Enfarte de Casillas: "Temos homem. Se temos ou não jogador é secundário"

Casillas sofreu um enfarte agudo do miocárdio e foi hospitalizado. Embora o FC Porto tenha revelado que o jogador não corria risco de vida, médicos dizem que ainda é cedo para se avaliar a gravidade daquilo que aconteceu.

Enfarte de Casillas:
Imagem: Marca

Casillas sofreu esta quarta-feira um enfarte agudo do miocárdio e foi hospitalizado. E embora o FC Porto tenha revelado, em comunicado, que o jogador não corria risco de vida – “Casillas está bem, estável e com o problema cardíaco resolvido”-, logo se especulou sobre se poderia ou não voltar a jogar.

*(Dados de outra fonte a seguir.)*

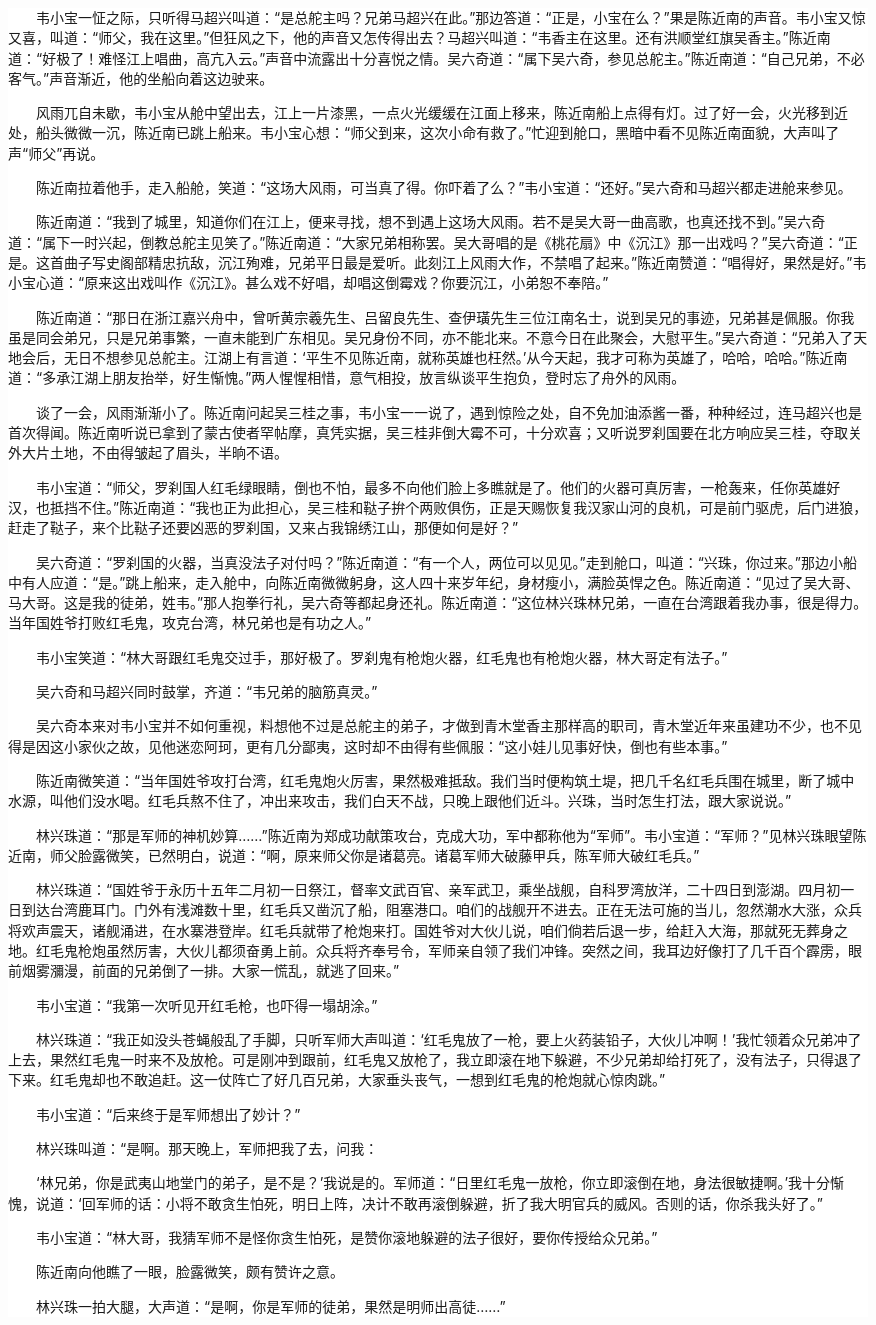 　　韦小宝一怔之际，只听得马超兴叫道：“是总舵主吗？兄弟马超兴在此。”那边答道：“正是，小宝在么？”果是陈近南的声音。韦小宝又惊又喜，叫道：“师父，我在这里。”但狂风之下，他的声音又怎传得出去？马超兴叫道：“韦香主在这里。还有洪顺堂红旗吴香主。”陈近南道：“好极了！难怪江上唱曲，高亢入云。”声音中流露出十分喜悦之情。吴六奇道：“属下吴六奇，参见总舵主。”陈近南道：“自己兄弟，不必客气。”声音渐近，他的坐船向着这边驶来。

　　风雨兀自未歇，韦小宝从舱中望出去，江上一片漆黑，一点火光缓缓在江面上移来，陈近南船上点得有灯。过了好一会，火光移到近处，船头微微一沉，陈近南已跳上船来。韦小宝心想：“师父到来，这次小命有救了。”忙迎到舱口，黑暗中看不见陈近南面貌，大声叫了声“师父”再说。

　　陈近南拉着他手，走入船舱，笑道：“这场大风雨，可当真了得。你吓着了么？”韦小宝道：“还好。”吴六奇和马超兴都走进舱来参见。

　　陈近南道：“我到了城里，知道你们在江上，便来寻找，想不到遇上这场大风雨。若不是吴大哥一曲高歌，也真还找不到。”吴六奇道：“属下一时兴起，倒教总舵主见笑了。”陈近南道：“大家兄弟相称罢。吴大哥唱的是《桃花扇》中《沉江》那一出戏吗？”吴六奇道：“正是。这首曲子写史阁部精忠抗敌，沉江殉难，兄弟平日最是爱听。此刻江上风雨大作，不禁唱了起来。”陈近南赞道：“唱得好，果然是好。”韦小宝心道：“原来这出戏叫作《沉江》。甚么戏不好唱，却唱这倒霉戏？你要沉江，小弟恕不奉陪。”

　　陈近南道：“那日在浙江嘉兴舟中，曾听黄宗羲先生、吕留良先生、查伊璜先生三位江南名士，说到吴兄的事迹，兄弟甚是佩服。你我虽是同会弟兄，只是兄弟事繁，一直未能到广东相见。吴兄身份不同，亦不能北来。不意今日在此聚会，大慰平生。”吴六奇道：“兄弟入了天地会后，无日不想参见总舵主。江湖上有言道：‘平生不见陈近南，就称英雄也枉然。’从今天起，我才可称为英雄了，哈哈，哈哈。”陈近南道：“多承江湖上朋友抬举，好生惭愧。”两人惺惺相惜，意气相投，放言纵谈平生抱负，登时忘了舟外的风雨。

　　谈了一会，风雨渐渐小了。陈近南问起吴三桂之事，韦小宝一一说了，遇到惊险之处，自不免加油添酱一番，种种经过，连马超兴也是首次得闻。陈近南听说已拿到了蒙古使者罕帖摩，真凭实据，吴三桂非倒大霉不可，十分欢喜；又听说罗刹国要在北方响应吴三桂，夺取关外大片土地，不由得皱起了眉头，半晌不语。

　　韦小宝道：“师父，罗刹国人红毛绿眼睛，倒也不怕，最多不向他们脸上多瞧就是了。他们的火器可真厉害，一枪轰来，任你英雄好汉，也抵挡不住。”陈近南道：“我也正为此担心，吴三桂和鞑子拚个两败俱伤，正是天赐恢复我汉家山河的良机，可是前门驱虎，后门进狼，赶走了鞑子，来个比鞑子还要凶恶的罗刹国，又来占我锦绣江山，那便如何是好？”

　　吴六奇道：“罗刹国的火器，当真没法子对付吗？”陈近南道：“有一个人，两位可以见见。”走到舱口，叫道：“兴珠，你过来。”那边小船中有人应道：“是。”跳上船来，走入舱中，向陈近南微微躬身，这人四十来岁年纪，身材瘦小，满脸英悍之色。陈近南道：“见过了吴大哥、马大哥。这是我的徒弟，姓韦。”那人抱拳行礼，吴六奇等都起身还礼。陈近南道：“这位林兴珠林兄弟，一直在台湾跟着我办事，很是得力。当年国姓爷打败红毛鬼，攻克台湾，林兄弟也是有功之人。”

　　韦小宝笑道：“林大哥跟红毛鬼交过手，那好极了。罗刹鬼有枪炮火器，红毛鬼也有枪炮火器，林大哥定有法子。”

　　吴六奇和马超兴同时鼓掌，齐道：“韦兄弟的脑筋真灵。”

　　吴六奇本来对韦小宝并不如何重视，料想他不过是总舵主的弟子，才做到青木堂香主那样高的职司，青木堂近年来虽建功不少，也不见得是因这小家伙之故，见他迷恋阿珂，更有几分鄙夷，这时却不由得有些佩服：“这小娃儿见事好快，倒也有些本事。”

　　陈近南微笑道：“当年国姓爷攻打台湾，红毛鬼炮火厉害，果然极难抵敌。我们当时便构筑土堤，把几千名红毛兵围在城里，断了城中水源，叫他们没水喝。红毛兵熬不住了，冲出来攻击，我们白天不战，只晚上跟他们近斗。兴珠，当时怎生打法，跟大家说说。”

　　林兴珠道：“那是军师的神机妙算……”陈近南为郑成功献策攻台，克成大功，军中都称他为“军师”。韦小宝道：“军师？”见林兴珠眼望陈近南，师父脸露微笑，已然明白，说道：“啊，原来师父你是诸葛亮。诸葛军师大破藤甲兵，陈军师大破红毛兵。”

　　林兴珠道：“国姓爷于永历十五年二月初一日祭江，督率文武百官、亲军武卫，乘坐战舰，自科罗湾放洋，二十四日到澎湖。四月初一日到达台湾鹿耳门。门外有浅滩数十里，红毛兵又凿沉了船，阻塞港口。咱们的战舰开不进去。正在无法可施的当儿，忽然潮水大涨，众兵将欢声震天，诸舰涌进，在水寨港登岸。红毛兵就带了枪炮来打。国姓爷对大伙儿说，咱们倘若后退一步，给赶入大海，那就死无葬身之地。红毛鬼枪炮虽然厉害，大伙儿都须奋勇上前。众兵将齐奉号令，军师亲自领了我们冲锋。突然之间，我耳边好像打了几千百个霹雳，眼前烟雾瀰漫，前面的兄弟倒了一排。大家一慌乱，就逃了回来。”

　　韦小宝道：“我第一次听见开红毛枪，也吓得一塌胡涂。”

　　林兴珠道：“我正如没头苍蝇般乱了手脚，只听军师大声叫道：‘红毛鬼放了一枪，要上火药装铅子，大伙儿冲啊！’我忙领着众兄弟冲了上去，果然红毛鬼一时来不及放枪。可是刚冲到跟前，红毛鬼又放枪了，我立即滚在地下躲避，不少兄弟却给打死了，没有法子，只得退了下来。红毛鬼却也不敢追赶。这一仗阵亡了好几百兄弟，大家垂头丧气，一想到红毛鬼的枪炮就心惊肉跳。”

　　韦小宝道：“后来终于是军师想出了妙计？”

　　林兴珠叫道：“是啊。那天晚上，军师把我了去，问我：

　　‘林兄弟，你是武夷山地堂门的弟子，是不是？’我说是的。军师道：“日里红毛鬼一放枪，你立即滚倒在地，身法很敏捷啊。’我十分惭愧，说道：‘回军师的话：小将不敢贪生怕死，明日上阵，决计不敢再滚倒躲避，折了我大明官兵的威风。否则的话，你杀我头好了。”

　　韦小宝道：“林大哥，我猜军师不是怪你贪生怕死，是赞你滚地躲避的法子很好，要你传授给众兄弟。”

　　陈近南向他瞧了一眼，脸露微笑，颇有赞许之意。

　　林兴珠一拍大腿，大声道：“是啊，你是军师的徒弟，果然是明师出高徒……”
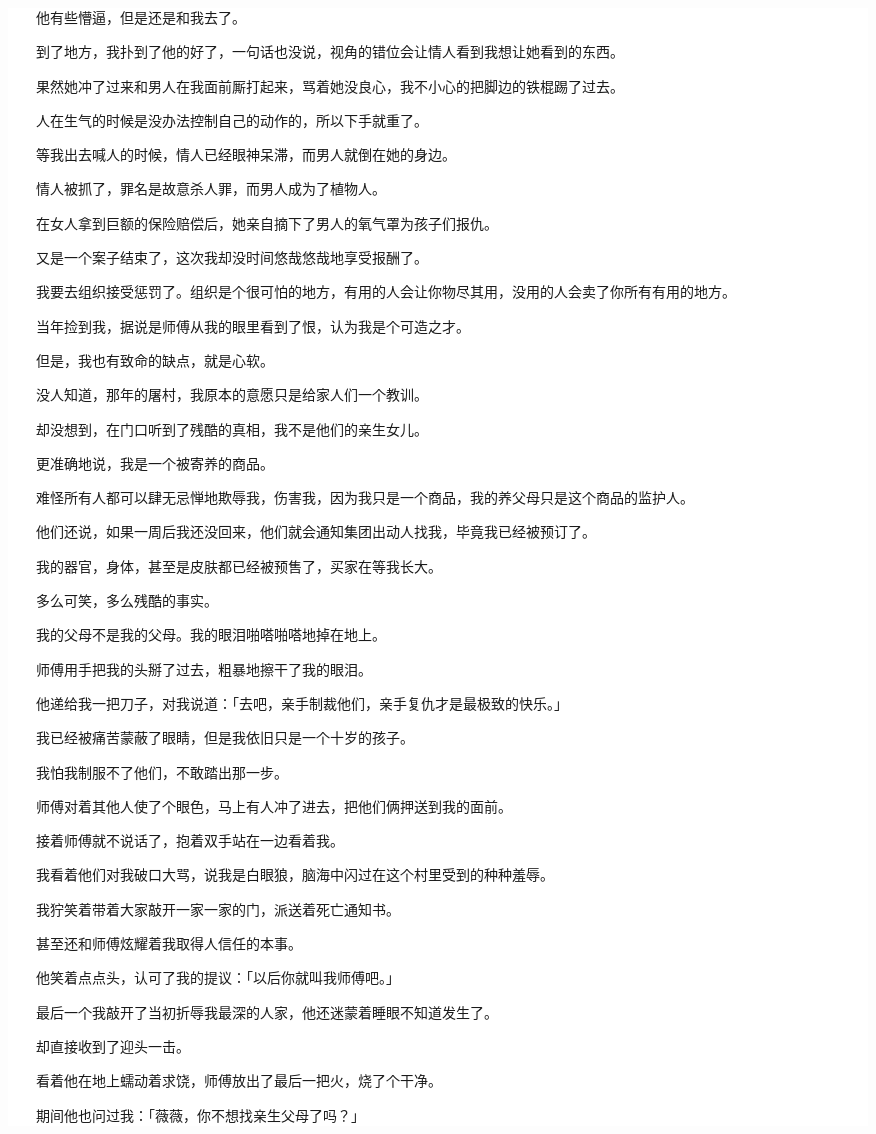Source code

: &emsp;&emsp;他有些懵逼，但是还是和我去了。  
  
&emsp;&emsp;到了地方，我扑到了他的好了，一句话也没说，视角的错位会让情人看到我想让她看到的东西。  
  
&emsp;&emsp;果然她冲了过来和男人在我面前厮打起来，骂着她没良心，我不小心的把脚边的铁棍踢了过去。  
  
&emsp;&emsp;人在生气的时候是没办法控制自己的动作的，所以下手就重了。  
  
&emsp;&emsp;等我出去喊人的时候，情人已经眼神呆滞，而男人就倒在她的身边。  
  
&emsp;&emsp;情人被抓了，罪名是故意杀人罪，而男人成为了植物人。  
  
&emsp;&emsp;在女人拿到巨额的保险赔偿后，她亲自摘下了男人的氧气罩为孩子们报仇。  
  
&emsp;&emsp;又是一个案子结束了，这次我却没时间悠哉悠哉地享受报酬了。  
  
&emsp;&emsp;我要去组织接受惩罚了。组织是个很可怕的地方，有用的人会让你物尽其用，没用的人会卖了你所有有用的地方。  
  
&emsp;&emsp;当年捡到我，据说是师傅从我的眼里看到了恨，认为我是个可造之才。  
  
&emsp;&emsp;但是，我也有致命的缺点，就是心软。  
  
&emsp;&emsp;没人知道，那年的屠村，我原本的意愿只是给家人们一个教训。  
  
&emsp;&emsp;却没想到，在门口听到了残酷的真相，我不是他们的亲生女儿。  
  
&emsp;&emsp;更准确地说，我是一个被寄养的商品。  
  
&emsp;&emsp;难怪所有人都可以肆无忌惮地欺辱我，伤害我，因为我只是一个商品，我的养父母只是这个商品的监护人。  
  
&emsp;&emsp;他们还说，如果一周后我还没回来，他们就会通知集团出动人找我，毕竟我已经被预订了。  
  
&emsp;&emsp;我的器官，身体，甚至是皮肤都已经被预售了，买家在等我长大。  
  
&emsp;&emsp;多么可笑，多么残酷的事实。  
  
&emsp;&emsp;我的父母不是我的父母。我的眼泪啪嗒啪嗒地掉在地上。  
  
&emsp;&emsp;师傅用手把我的头掰了过去，粗暴地擦干了我的眼泪。  
  
&emsp;&emsp;他递给我一把刀子，对我说道：「去吧，亲手制裁他们，亲手复仇才是最极致的快乐。」  
  
&emsp;&emsp;我已经被痛苦蒙蔽了眼睛，但是我依旧只是一个十岁的孩子。  
  
&emsp;&emsp;我怕我制服不了他们，不敢踏出那一步。  
  
&emsp;&emsp;师傅对着其他人使了个眼色，马上有人冲了进去，把他们俩押送到我的面前。  
  
&emsp;&emsp;接着师傅就不说话了，抱着双手站在一边看着我。  
  
&emsp;&emsp;我看着他们对我破口大骂，说我是白眼狼，脑海中闪过在这个村里受到的种种羞辱。  
  
&emsp;&emsp;我狞笑着带着大家敲开一家一家的门，派送着死亡通知书。  
  
&emsp;&emsp;甚至还和师傅炫耀着我取得人信任的本事。  
  
&emsp;&emsp;他笑着点点头，认可了我的提议：「以后你就叫我师傅吧。」  
  
&emsp;&emsp;最后一个我敲开了当初折辱我最深的人家，他还迷蒙着睡眼不知道发生了。  
  
&emsp;&emsp;却直接收到了迎头一击。  
  
&emsp;&emsp;看着他在地上蠕动着求饶，师傅放出了最后一把火，烧了个干净。  
  
&emsp;&emsp;期间他也问过我：「薇薇，你不想找亲生父母了吗？」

Esta época é quase garantido que não até porque faltam apenas três jogos, mas na próxima logo se vê. Tudo depende da gravidade do enfarte referiu o antigo médico do FC Porto, Domingos Gomes, em declarações ao DN.

“Conheço bem o rigor do protocolo clínico do FC Porto e sei que vão até às última consequências para saber a origem do problema e por isso ele não voltará a por um pé num relvado sem que seja seguro. No entanto é sabido que o exercício físico traz benefícios. O importante é que temos homem, se temos jogador de futebol é secundário”, afirmou.

O médico recordou que o coração continua a ser um “mistério” para a medicina desportiva, no sentido que “a maior parte do problemas cardíacos não são detetáveis”.

enfarte de casillas

Já o cardiologista de intervenção do Hospital de Santa Cruz e do Hospital da Luz, Henrique Gabriel, referiu que em termos de recuperação como homem e de carreira do profissional depende muito da gravidade do enfarte e isso não se sabe.

“Os enfartes, por definição, são todos agudos, é uma artéria que entope e é preciso fazer um cateterismo para desobstruir”, explicou, lembrando que a extensão do enfarte “só é avaliada de forma definitiva ao fim de 24 ou 48 horas porque uma das coisas mais importantes é o resultado das análises nas primeiras 48 horas”. Ou seja, só hoje ou amanhã, Casillas saberá a gravidade do que sofreu e a sua extensão.

Recorde-se que Casillas sentiu uma indisposição no final do treino realizado no Olival, tendo sido levado para o Hospital da CUF, no Porto. O tempo que durou a obstrução é vital para um diagnóstico futuro: “Não tenho informação concreta sobre o caso em si, mas tudo depende do tamanho do músculo afetado e do tempo que a circulação sanguínea foi afetada. O limite são 90 minutos.”